**Exercise:**
What lines below mention the word "export"? Copy each one.

**Records to process:**
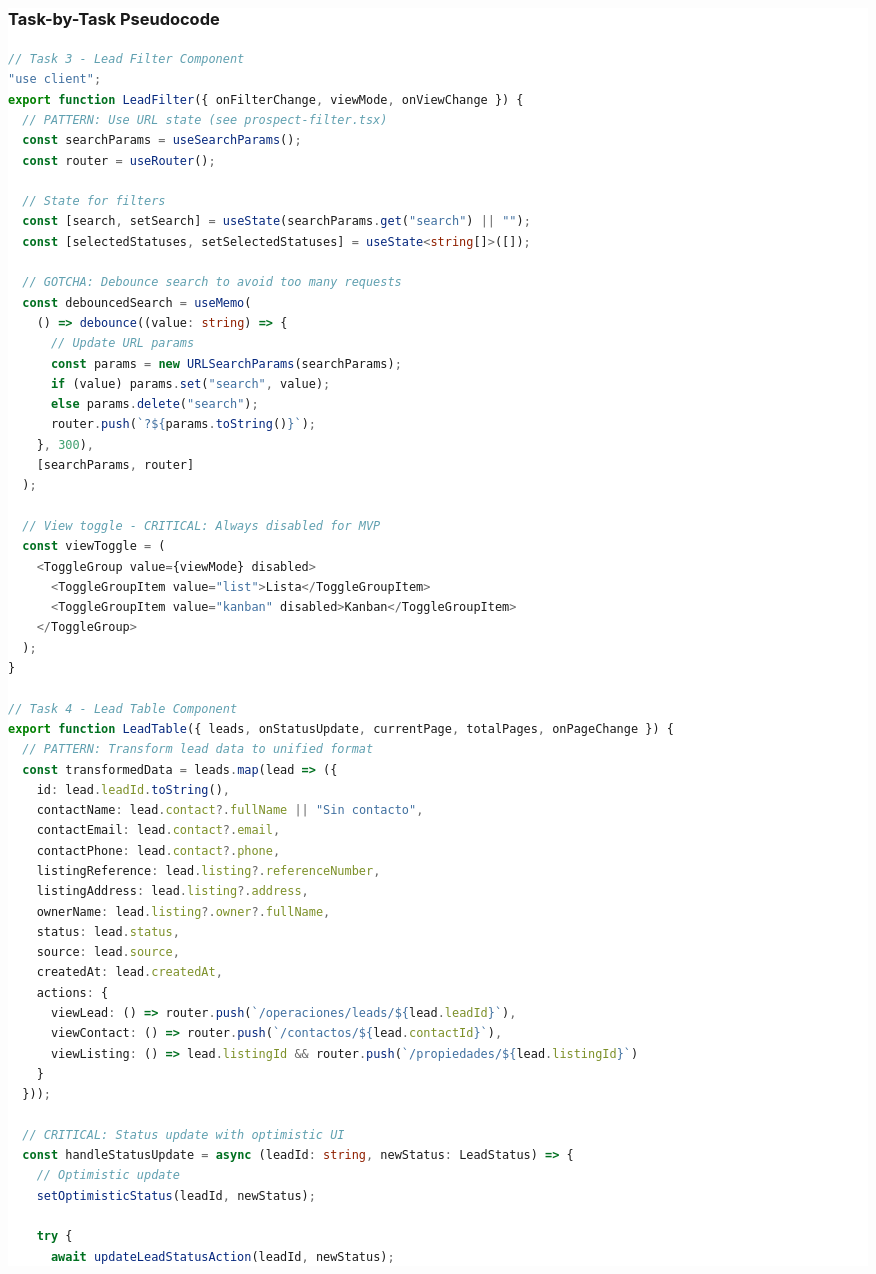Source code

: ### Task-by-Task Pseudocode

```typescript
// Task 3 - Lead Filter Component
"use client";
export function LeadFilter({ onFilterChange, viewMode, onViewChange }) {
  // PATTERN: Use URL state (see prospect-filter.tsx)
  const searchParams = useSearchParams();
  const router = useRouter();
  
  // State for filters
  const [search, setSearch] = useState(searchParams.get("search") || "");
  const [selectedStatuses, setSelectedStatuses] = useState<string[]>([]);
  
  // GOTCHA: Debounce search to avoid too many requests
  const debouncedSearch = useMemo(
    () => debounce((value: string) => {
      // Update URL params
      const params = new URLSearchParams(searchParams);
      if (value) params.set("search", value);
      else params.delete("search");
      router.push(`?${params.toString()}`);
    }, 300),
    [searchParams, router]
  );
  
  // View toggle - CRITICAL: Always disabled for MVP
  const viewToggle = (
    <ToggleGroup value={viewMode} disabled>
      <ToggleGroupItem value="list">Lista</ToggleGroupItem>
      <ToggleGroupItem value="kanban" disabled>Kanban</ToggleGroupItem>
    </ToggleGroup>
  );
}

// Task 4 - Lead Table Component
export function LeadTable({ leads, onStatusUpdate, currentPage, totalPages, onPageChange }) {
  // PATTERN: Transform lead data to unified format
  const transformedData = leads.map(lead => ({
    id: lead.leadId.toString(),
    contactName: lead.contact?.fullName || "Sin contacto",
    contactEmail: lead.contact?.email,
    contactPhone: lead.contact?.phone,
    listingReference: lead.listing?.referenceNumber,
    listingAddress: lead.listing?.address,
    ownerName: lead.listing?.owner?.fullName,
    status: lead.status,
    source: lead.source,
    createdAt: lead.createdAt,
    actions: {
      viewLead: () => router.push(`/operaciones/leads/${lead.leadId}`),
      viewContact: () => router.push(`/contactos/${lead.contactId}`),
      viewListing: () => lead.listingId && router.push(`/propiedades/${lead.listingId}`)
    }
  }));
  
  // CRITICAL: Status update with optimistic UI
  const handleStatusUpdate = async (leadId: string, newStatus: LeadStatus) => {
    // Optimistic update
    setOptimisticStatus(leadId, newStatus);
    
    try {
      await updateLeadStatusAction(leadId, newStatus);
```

* * *

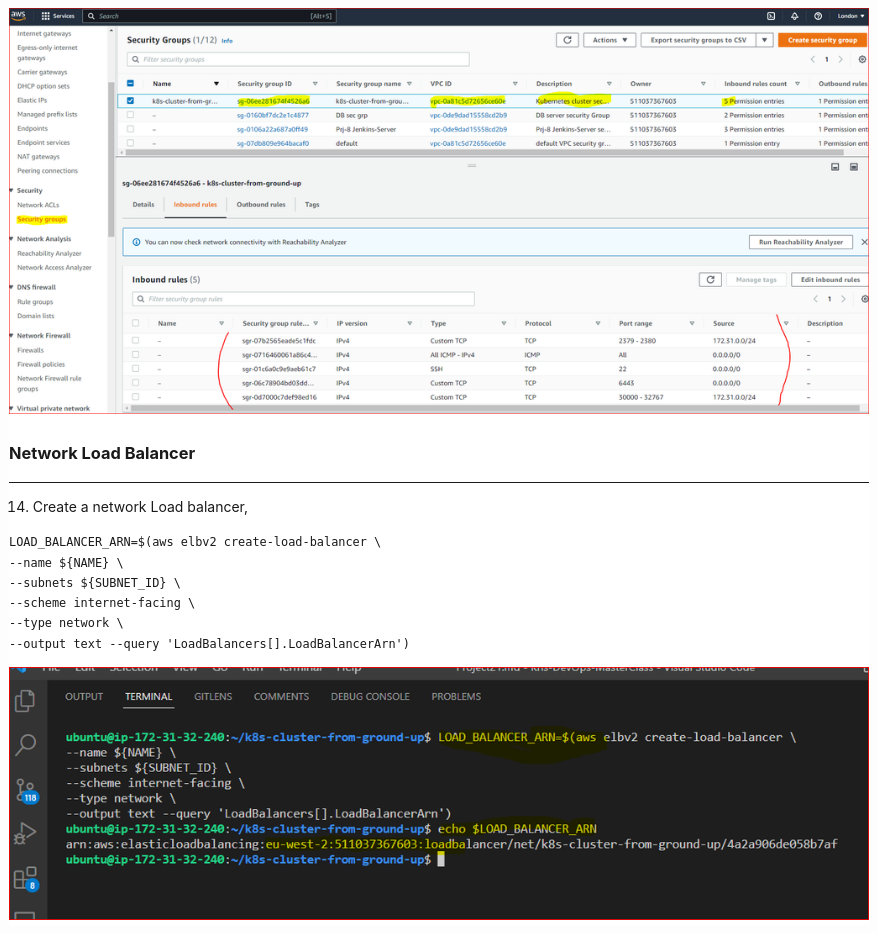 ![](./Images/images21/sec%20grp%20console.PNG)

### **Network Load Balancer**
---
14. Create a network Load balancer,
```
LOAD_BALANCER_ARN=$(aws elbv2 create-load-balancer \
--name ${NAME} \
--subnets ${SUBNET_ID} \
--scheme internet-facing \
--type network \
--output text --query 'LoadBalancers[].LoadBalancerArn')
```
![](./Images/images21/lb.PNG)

--

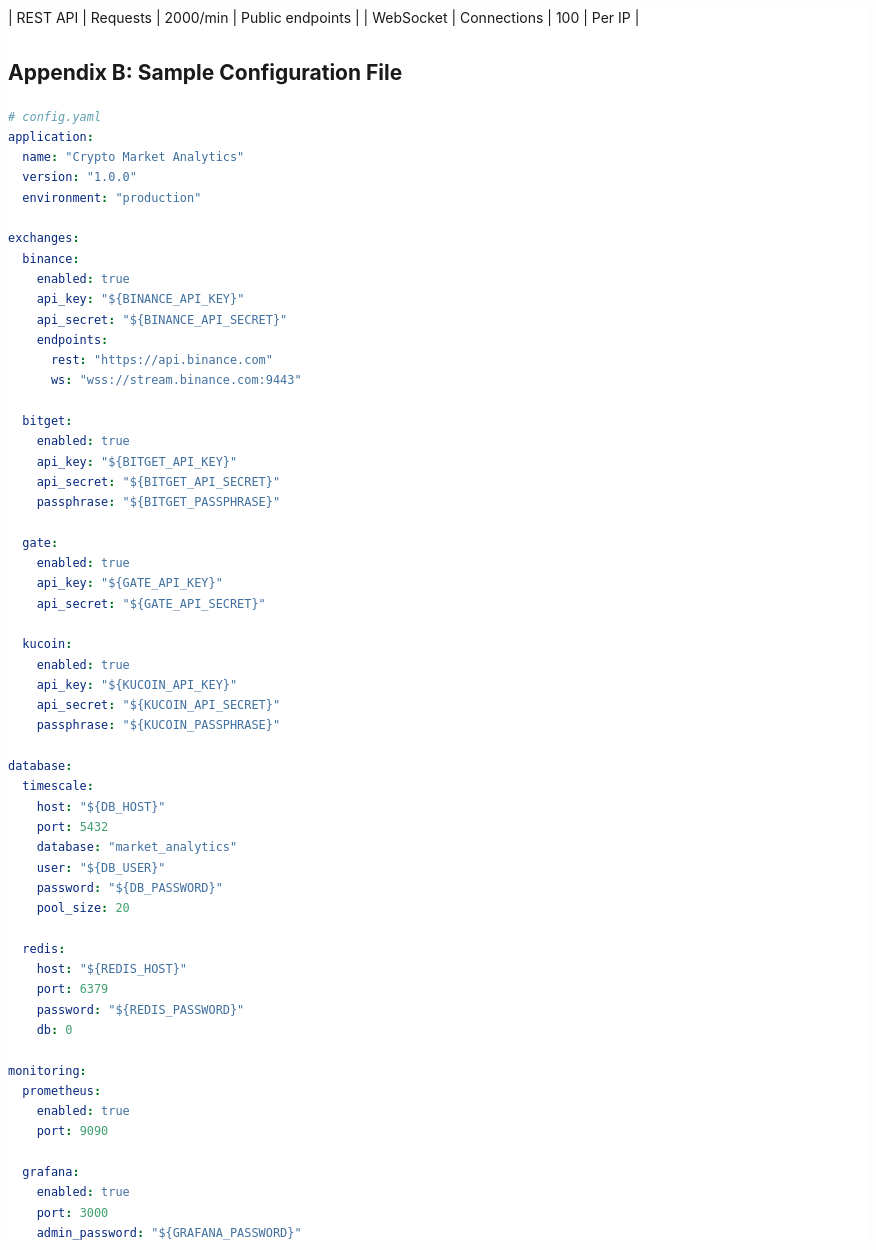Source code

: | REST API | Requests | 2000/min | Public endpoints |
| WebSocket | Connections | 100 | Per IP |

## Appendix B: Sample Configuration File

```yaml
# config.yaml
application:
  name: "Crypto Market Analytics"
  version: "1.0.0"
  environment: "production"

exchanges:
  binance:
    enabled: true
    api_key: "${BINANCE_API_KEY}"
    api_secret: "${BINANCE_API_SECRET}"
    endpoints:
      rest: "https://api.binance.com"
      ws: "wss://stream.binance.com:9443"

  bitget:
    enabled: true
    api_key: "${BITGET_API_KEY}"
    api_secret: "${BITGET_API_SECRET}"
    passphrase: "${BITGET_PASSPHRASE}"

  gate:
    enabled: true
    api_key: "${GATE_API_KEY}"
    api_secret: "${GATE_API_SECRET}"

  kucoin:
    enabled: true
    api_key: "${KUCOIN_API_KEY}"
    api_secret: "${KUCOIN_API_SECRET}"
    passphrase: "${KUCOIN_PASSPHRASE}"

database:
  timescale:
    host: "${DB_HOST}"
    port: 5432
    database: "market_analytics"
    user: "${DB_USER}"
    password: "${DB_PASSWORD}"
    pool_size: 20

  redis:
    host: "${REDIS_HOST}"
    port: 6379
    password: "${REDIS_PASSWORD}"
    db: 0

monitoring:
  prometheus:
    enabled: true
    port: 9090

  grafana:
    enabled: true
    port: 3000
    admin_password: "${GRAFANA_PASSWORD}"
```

**Written reply:**
export function LeadFilter({ onFilterChange, viewMode, onViewChange }) {
export function LeadTable({ leads, onStatusUpdate, currentPage, totalPages, onPageChange }) {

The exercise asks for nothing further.